When the Fed Plays Second Fiddle: The FOMC will conclude its two-day policy meeting today at 1:00 p.m. CT with a Policy Statement.  Chair Powell will host a press conference at 1:30 p.m. It is expected that the Committee will hold off on making any new policy decisions at this meeting, preferring to make any decisions when the air of uncertainty has dissipated.


YESTERDAY’S TRADING

Yields Dove and Stocks Rose as Divided Government Makes Massive Stimulus and Major Policy Shifts Unlikely Probabilities: As votes continued to be counted throughout the day in an election that remained too close to call, stocks rallied and Treasury yields declined sharply reflecting a reversal in the general pre-election perception that Democrats could sweep the House, Senate, and White House. With Republicans expected to maintain control of the Senate, yields likely fell in response to the expectation for a smaller COVID-19 stimulus package which reduces concerns about a rapid increase in the Treasury supply. Additionally, a relatively smaller stimulus deal will could result in a relatively slower economic rebound and lower inflation pressures. Covering a daily range of nearly 19 bps, the 10-year yield settled down 13.3 bps to 0.77%. Stocks appeared to benefit from the lower outlook for rates and the optimism that a divided Congress reduces the risks of higher taxes and a significantly tighter regulatory environment. The S&P 500 jumped 2.2%, led by the health care sector with additional support provided by strong gains in tech-related stocks. The latter helped lift the Nasdaq by an impressive 3.9%.

▶ **Available data**
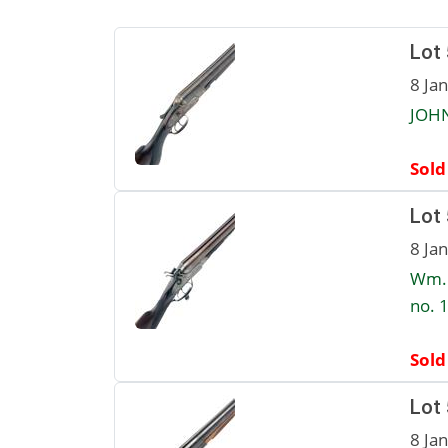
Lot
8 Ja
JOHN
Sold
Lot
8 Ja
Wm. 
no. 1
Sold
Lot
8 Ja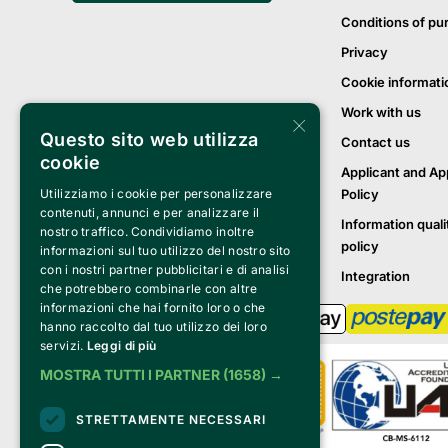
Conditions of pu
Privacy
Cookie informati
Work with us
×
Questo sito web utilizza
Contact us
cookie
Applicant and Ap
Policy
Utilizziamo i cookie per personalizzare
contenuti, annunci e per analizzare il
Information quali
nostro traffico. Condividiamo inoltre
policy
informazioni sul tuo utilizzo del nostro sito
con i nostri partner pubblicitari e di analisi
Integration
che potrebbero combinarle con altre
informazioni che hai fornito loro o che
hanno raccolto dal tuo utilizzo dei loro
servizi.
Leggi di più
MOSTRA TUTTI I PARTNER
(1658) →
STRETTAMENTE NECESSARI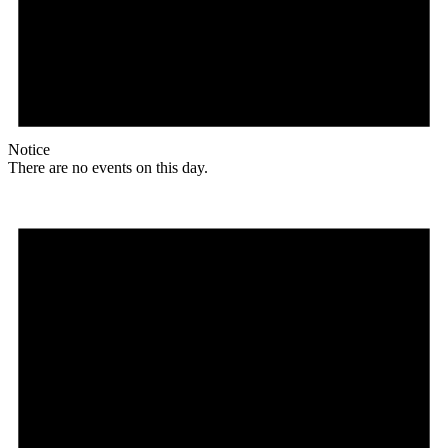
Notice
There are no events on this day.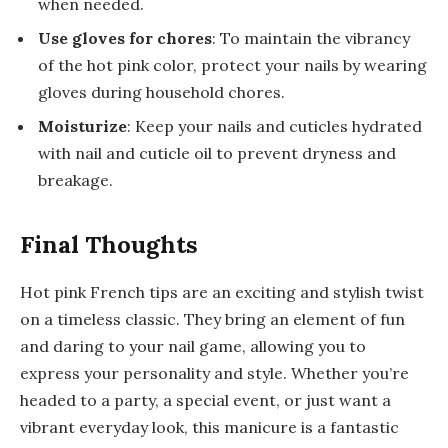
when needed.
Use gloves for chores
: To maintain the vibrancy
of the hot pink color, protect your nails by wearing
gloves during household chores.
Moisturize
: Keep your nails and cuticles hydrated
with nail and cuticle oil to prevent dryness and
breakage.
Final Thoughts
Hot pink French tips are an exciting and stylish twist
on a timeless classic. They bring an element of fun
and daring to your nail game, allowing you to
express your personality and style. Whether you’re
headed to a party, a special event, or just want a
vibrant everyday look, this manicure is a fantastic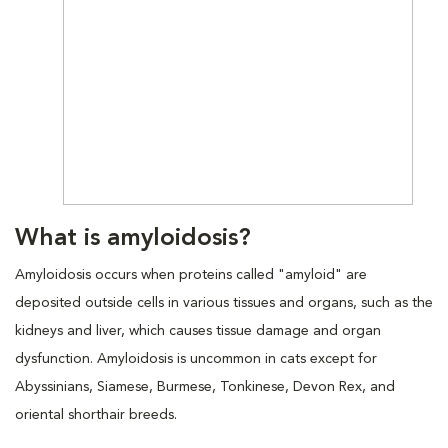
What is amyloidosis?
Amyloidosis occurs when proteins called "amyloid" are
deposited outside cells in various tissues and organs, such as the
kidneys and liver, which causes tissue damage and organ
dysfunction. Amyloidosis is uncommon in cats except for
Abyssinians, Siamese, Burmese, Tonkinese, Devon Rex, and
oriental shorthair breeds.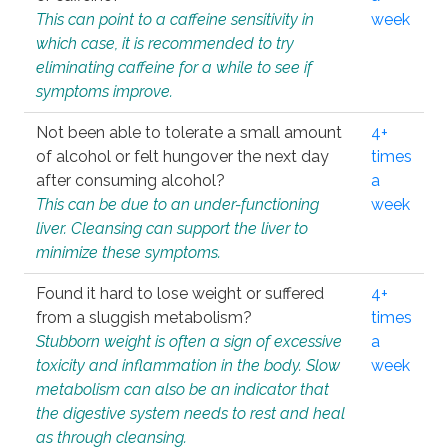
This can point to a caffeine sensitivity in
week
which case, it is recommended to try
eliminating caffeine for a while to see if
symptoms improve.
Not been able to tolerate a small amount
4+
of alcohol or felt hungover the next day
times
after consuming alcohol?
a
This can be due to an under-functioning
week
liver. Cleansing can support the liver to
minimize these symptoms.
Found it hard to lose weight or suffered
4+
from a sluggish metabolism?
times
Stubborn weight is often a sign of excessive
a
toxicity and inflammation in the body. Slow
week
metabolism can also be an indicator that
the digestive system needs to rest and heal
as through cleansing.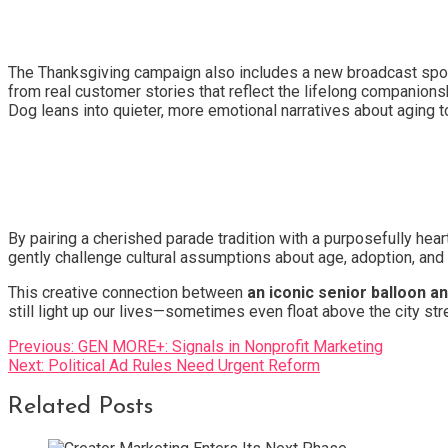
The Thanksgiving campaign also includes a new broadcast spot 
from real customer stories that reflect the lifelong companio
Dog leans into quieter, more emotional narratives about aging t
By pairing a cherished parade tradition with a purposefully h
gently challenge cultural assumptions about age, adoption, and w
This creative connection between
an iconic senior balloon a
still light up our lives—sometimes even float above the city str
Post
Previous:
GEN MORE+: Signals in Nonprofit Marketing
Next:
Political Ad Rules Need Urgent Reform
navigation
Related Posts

▶ **What you should do**
Write out the market commentary again, starting with "When the Fed" and going on through "uncertainty has dissipated.", and swap "press conference" for "media briefing". These items come from a separate source.

▶ **Solution below**
When the Fed Plays Second Fiddle: The FOMC will conclude its two-day policy meeting today at 1:00 p.m. CT with a Policy Statement.  Chair Powell will host a media briefing at 1:30 p.m. It is expected that the Committee will hold off on making any new policy decisions at this meeting, preferring to make any decisions when the air of uncertainty has dissipated.